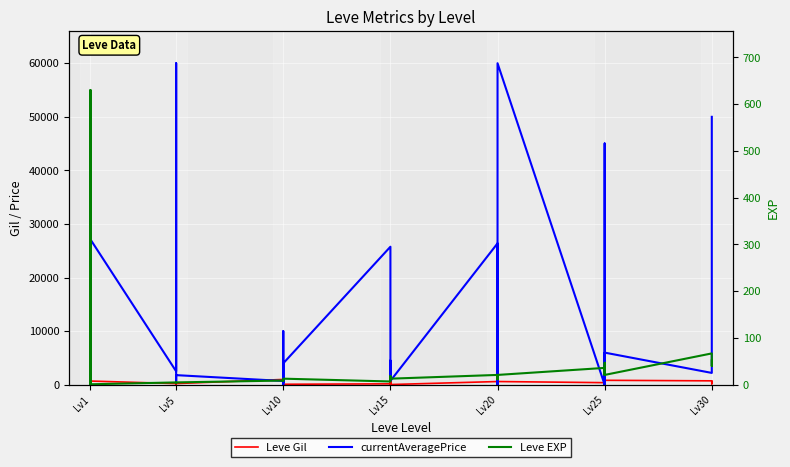

What is the difference between the highest and lowest values at Lv20?

26367.2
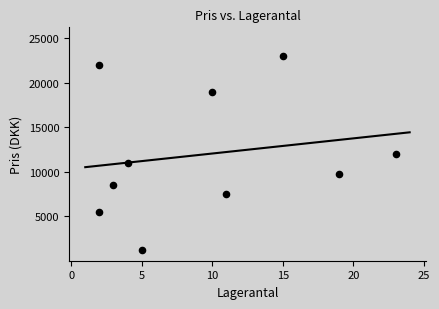

What is the range of Y values (max minus min)?

21800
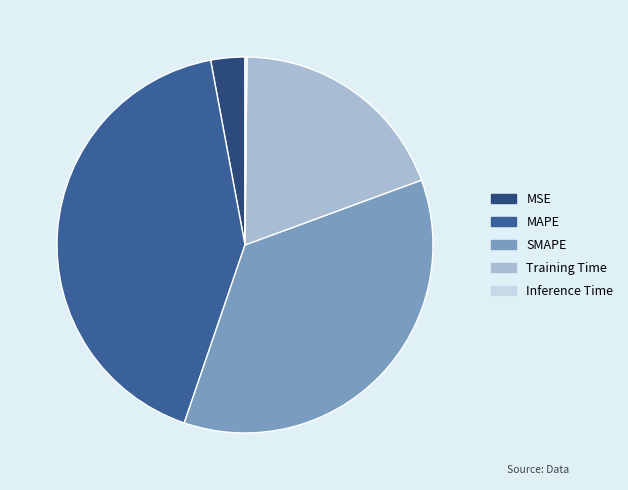

Does SMAPE account for over 50% of the chart?

No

▬▬▬▬▬▬

> REQUIRED ACTION: Copy out every line of the records above word for word, omitting the pictures.

> OUTPUT FOR THIS TASK:
What is the difference between the highest and lowest values at Lv20?

26367.2

What is the range of Y values (max minus min)?

21800

Does SMAPE account for over 50% of the chart?

No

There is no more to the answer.